Quand Dina ou sa mère regardent dans les yeux d'une personne, elles percent ses secrets les plus profonds. Ceux qui sont enfouis dans les abysses de son inconscient. La personne que dévisage une «clairvoyante» voit elle aussi les recoins les plus sombres de son âme, et s'effondre généralement en larmes. Le don de clairvoyance n'aide pas à se faire des amis.

Le don de Dina et de sa mère constitue la base de la série Clairvoyante, de l'auteure danoise Lene Kaaberbøl, dont le deuxième tome, La prisonnière de Dracana, vient d'être traduit en français. Le concept est simple mais riche en possibilités dramatiques. C'est l'une des belles trouvailles de la littérature fantastique pour jeunes. Et l'écriture sensible et imagée peut même être intéressante pour les adultes.

Consigne: Indiquez si chacune des affirmations suivantes concorde avec l'extrait choisi, en répondant par oui ou par non et en citant les mots de l'extrait qui tranchent. (a) La série Clairvoyante est l'œuvre d'une auteure danoise. (b) C'est le premier tome de la série qui vient d'être traduit en français. (c) Le don de clairvoyance aide à se faire des amis.

Matériel fourni:
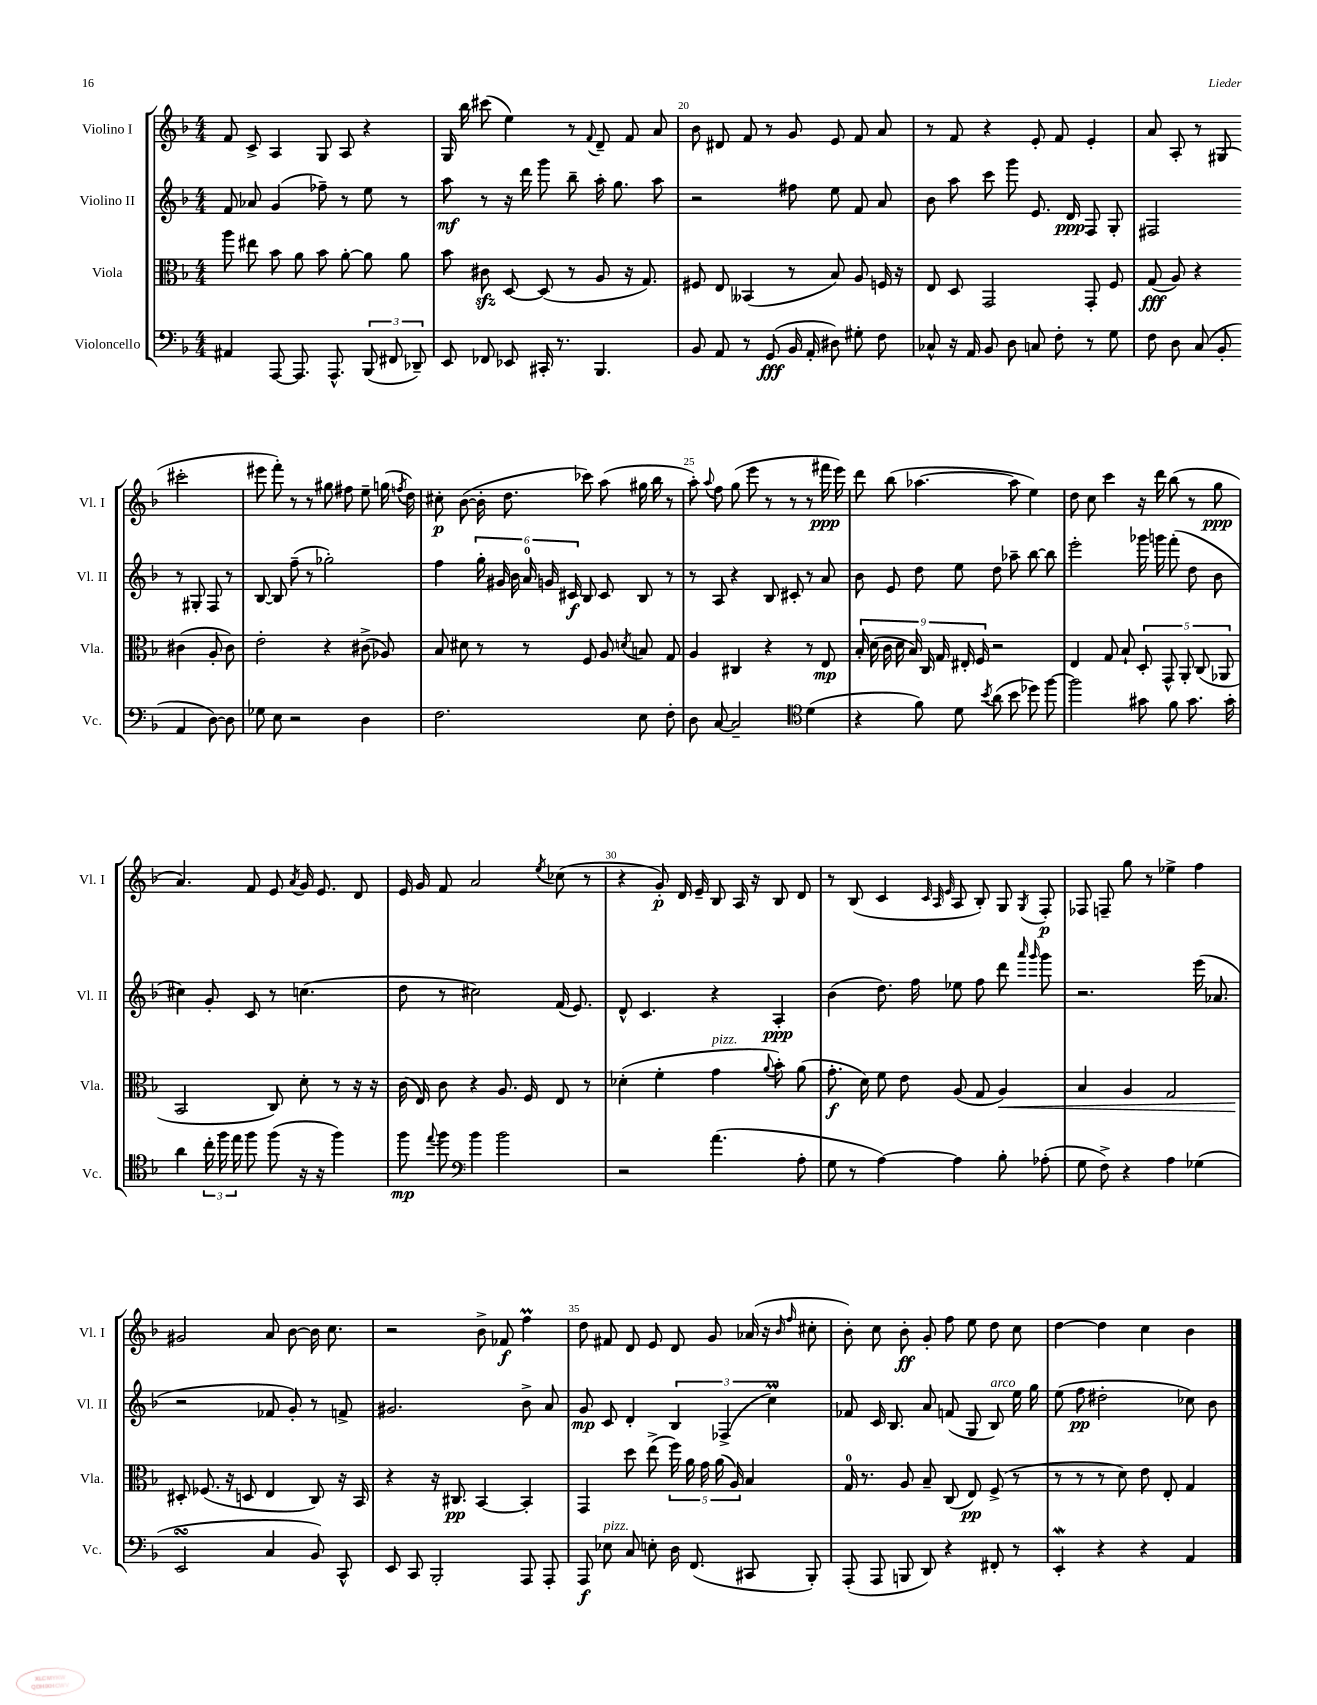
<<
\new StaffGroup <<
\new Staff = "s0" \with { instrumentName = "Violino I" shortInstrumentName = "Vl. I" } {
    \clef treble \key f \major \numericTimeSignature \time 4/4
    \autoBeamOff f'8 c'8-> a4 g8 a8 r4 |
    g16 bes''16 cis'''8( e''4) r8 \appoggiatura { f'8 } d'8-- f'8 a'8 |
    bes'8 dis'8 f'8 r8 g'8 e'8 f'8 a'8 |
    r8 f'8 r4 e'8-. f'8 e'4-. |
    a'8 a8-. r8 gis8( cis'''2-. |
    eis'''8 f'''8-.) r8 r8 gis''8 fis''8 e''8-- g''16( \acciaccatura { f''8 } d''16) |
    cis''8-.\p bes'8~( bes'16-. d''8. ces'''8) a''8( gis''16 bes''16 r8 |
    a''8-.) \appoggiatura { a''8 } f''8 g''8( e'''8 r8 r8 r8 fis'''16\ppp e'''16) |
    d'''8 bes''8( aes''4.~ aes''8 e''4) |
    d''8 c''8 c'''4 r16 d'''16 bes''8( r8 g''8\ppp |
    a'4.) f'8 e'8 \acciaccatura { a'8 } g'16 e'8. d'8 |
    e'16 g'16 f'8 a'2 \acciaccatura { e''8 } ces''8( r8 |
    r4 g'8-.\p) d'16 e'16-- bes8 a16 r16 bes8 d'8 |
    r8 bes8( c'4 \grace { c'32 a32 e'32 } a8 bes8-.) g8 \acciaccatura { g8 } f8-.\p |
    fes8 f8-- g''8 r8 ees''4-> f''4 |
    gis'2 a'8 bes'8~ bes'16 c''8. |
    r2 bes'8-> fes'8\f f''4\prall |
    d''8 fis'8 d'8 e'8 d'8 g'8 aes'16( r16 \grace { bes'16 f''16 } cis''8-. |
    bes'8-.) c''8 bes'8-.\ff g'8-. f''8 e''8 d''8 c''8 |
    d''4~ d''4 c''4 bes'4 \bar "|." |
}
\new Staff = "s1" \with { instrumentName = "Violino II" shortInstrumentName = "Vl. II" } {
    \clef treble \key f \major \numericTimeSignature \time 4/4
    \autoBeamOff f'8 aes'8 g'4( fes''8--) r8 e''8 r8 |
    a''8\mf r8 r16 d'''16 g'''8 bes''8-- a''16-. g''8. a''8 |
    r2 fis''8 e''8 f'8 a'8 |
    bes'8 a''8 c'''8 g'''8 e'8. d'16\ppp f8 g8-. |
    fis2 r8 gis8-. fis8 r8 |
    bes8~ bes8 f''8--( r8 ges''2-.) |
    f''4 \tuplet 6/4 { g''16-. gis'16 bes'16 a'16-0 g'16 cis'16\f } bes8 cis'8 bes8 r8 |
    r8 a8 r4 bes8 cis'8-. r8 a'8 |
    bes'8 e'8 d''8 e''8 d''8 aes''8-- bes''8~ bes''8 |
    e'''2-. ges'''16 g'''16 f'''8-.( d''8 bes'8 |
    cis''4) g'8-. c'8 r8 c''4.( |
    d''8 r8 cis''2) f'16( e'8.) |
    d'8-^ c'4. r4 a4-.\ppp |
    bes'4( d''8.) f''16 ees''8 f''8 d'''8 \grace { a'''16 g'''16 } g'''8 |
    r2. e'''16( aes'8. |
    r2 fes'8 g'8-.) r8 f'8-> |
    gis'2. bes'8-> a'8 |
    g'8\mp c'8 d'4-. \tuplet 3/2 { bes4 fes4->( c''4\prall) } |
    fes'8 c'16 bes8. a'8 f'8( g8 bes8^\markup { \italic "arco" }) e''16 g''16 |
    e''8( f''8\pp dis''2-. ces''8) bes'8 \bar "|." |
}
\new Staff = "s2" \with { instrumentName = "Viola" shortInstrumentName = "Vla." } {
    \clef alto \key f \major \numericTimeSignature \time 4/4
    \autoBeamOff a''8 eis''8 bes'8 a'8 bes'8 a'8~-. a'8 a'8 |
    bes'8 cis'8\sfz d8~ d8( r8 a8 r16 g8.) |
    fis8 e8 beses,4( r8 bes8) a8 f16 r16 |
    e8 d8 g,2 g,8-. f8 |
    g8\fff( a8) r4 cis'4( a8-. cis'8) |
    e'2-. r4 cis'8->( aes8) |
    bes8 dis'8 r8 r8 f8 a8 \acciaccatura { d'8 } b8 g8 |
    a4 cis4 r4 r8 e8\mp |
    \tuplet 9/8 { bes16-. d'16( c'16 d'16 bes16) c16 g16 eis16-. f16 } r2 |
    e4 g8 bes8-! \tuplet 5/4 { d8-. g,8-^ a,8-. c8( aes,8 } |
    bes,2 c8) d'8-. r8 r16 r16 |
    c'16( e16) c'8 r4 a8. f16 e8 r8 |
    des'4-.( f'4-. g'4^\markup { \italic "pizz." } \appoggiatura { a'8 } bes'8-.) a'8( |
    g'8.-.\f d'16) f'8 e'8 a8( g8 a4\<) |
    bes4 a4 g2 |
    dis8-.\! fes8.( r16 d8 e4 c8) r16 bes,16 |
    r4 r16 cis8.\pp bes,4~ bes,4-. |
    g,4 d''8 e''8->( \tuplet 5/4 { f''16) a'16 g'16 a'16( a16) } bes4 |
    g16-0 r8. a8 bes8-- c8( e8\pp) f8->( r8 |
    r8 r8 r8 d'8) e'8 e8-. g4 \bar "|." |
}
\new Staff = "s3" \with { instrumentName = "Violoncello" shortInstrumentName = "Vc." } {
    \clef bass \key f \major \numericTimeSignature \time 4/4
    \autoBeamOff ais,4 a,,8~ a,,8. a,,8.-^ \tuplet 3/2 { bes,,8( fis,8 des,8--) } |
    e,8 fes,8 ees,8 cis,16-. r8. bes,,4. |
    bes,8 a,8 r8 g,8\fff( bes,16 a,16-. dis8) gis8-. f8 |
    ces8-^ r16 a,16 bes,8 d8 c8 f8-. r8 g8 |
    f8 d8 c8( bes,8-. a,4 d8~) d8 |
    ges8 e8 r2 d4 |
    f2. e8 f8-. |
    d8 c8~ c2-- \clef tenor d'4( |
    r4 f'8) d'8 \acciaccatura { bes'8 } a'8( bes'8 des''8) f''8~ |
    f''2 gis'8 f'8 gis'8. gis'16-. |
    a'4 \tuplet 3/2 { c''16-. f''16 e''16 } f''8 f''8( r16 r16 f''4) |
    f''8\mp \appoggiatura { e''8 } f''8 \clef bass bes'4 bes'2 |
    r2 a'4.( a8-. |
    g8 r8 a4~) a4 bes8-. aes8-.( |
    g8 f8->) r4 a4 ges4( |
    e,2\turn c4 bes,8) c,8-^ |
    e,8 c,8 bes,,2-. a,,8 a,,8-. |
    a,,8\f ees8^\markup { \italic "pizz." } c8 e8-. d16 f,8.( cis,8 bes,,8-.) |
    a,,8-.( a,,8 b,,8 d,8) r4 fis,8-. r8 |
    e,4-.\mordent r4 r4 a,4 \bar "|." |
}
>>
>>
\layout { \context { \Score currentBarNumber = #18 \override BarNumber.break-visibility = ##(#f #t #t) barNumberVisibility = #(every-nth-bar-number-visible 5) } }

Réponse:
(a) Oui : « de l'auteure danoise Lene Kaaberbøl »
(b) Non : « dont le deuxième tome, La prisonnière de Dracana, vient d'être traduit en français »
(c) Non : « Le don de clairvoyance n'aide pas à se faire des amis. »